Short description of key information:
Formic acid was negative in all in-vitro and in-vivo genetic toxicity tests. Pseudo-positive results obtained in some of the in-vitro tests were demonstrated to have resulted from the confounding effect of low pH values at high acid concentrations exceeding the buffering capacity of the test system. Formic acid itself is therefore not genotoxic. Likewise, formate ion from solute formate salts was not genotoxic.

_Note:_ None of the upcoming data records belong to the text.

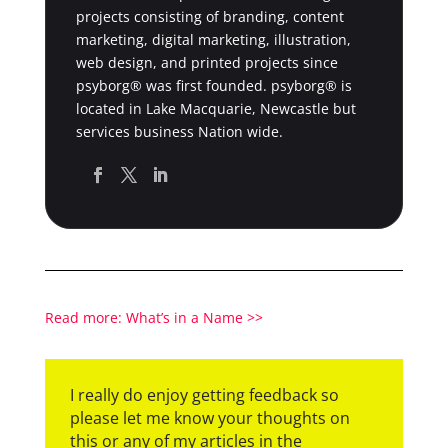
projects consisting of branding, content
marketing, digital marketing, illustration,
web design, and printed projects since
psyborg® was first founded. psyborg® is
located in Lake Macquarie, Newcastle but
services business Nation wide.
Read more: What’s in a Name >>
I really do enjoy getting feedback so
please let me know your thoughts on
this or any of my articles in the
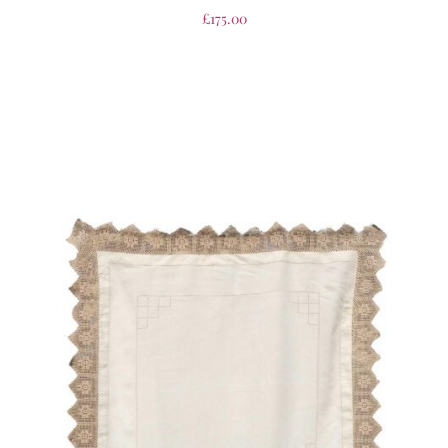
£
175.00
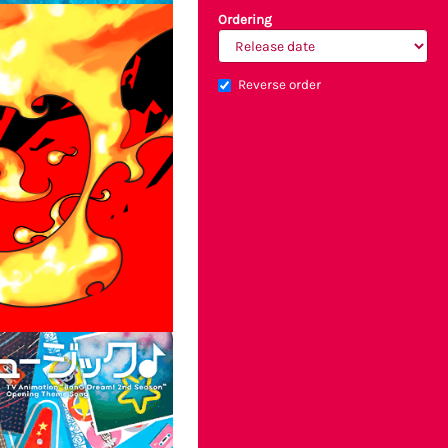
Ordering
Reverse order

Endpoint Conclusion: No adverse effect observed (negative)

Justification for classification or non-classification

Formic acid was not genotoxic in valid in-vitro assays for gene mutation using bacteria (TA97, TA98, TA100, and TA1535) and mammalian cells (HPRT), with and without metabolic activation, and it was negative in cytogenetic assays in -vitro as it did not induce Chromosome Aberration or Sister Chromatid Exchange in mammalian cells. Formic acid was negative in the Sex-linked Recessive Lethal Test in Drosophila melanogaster in-vivo.

If there were any pseudo-positive results, these were attributable to the confounding effects of low pH values. In aqueous solution at near neutral pH formic acid is mainly present as the formate anion, which was negative in all genetic toxicity studies known to exist.

The formate salts are therefore also not considered to be genotoxic because they dissociate into the formate anion and the respective counter ion in aqueous solution.

In conclusion, the criteria of regulations 67/548/EC and 1272/2008/EC for classification are not met.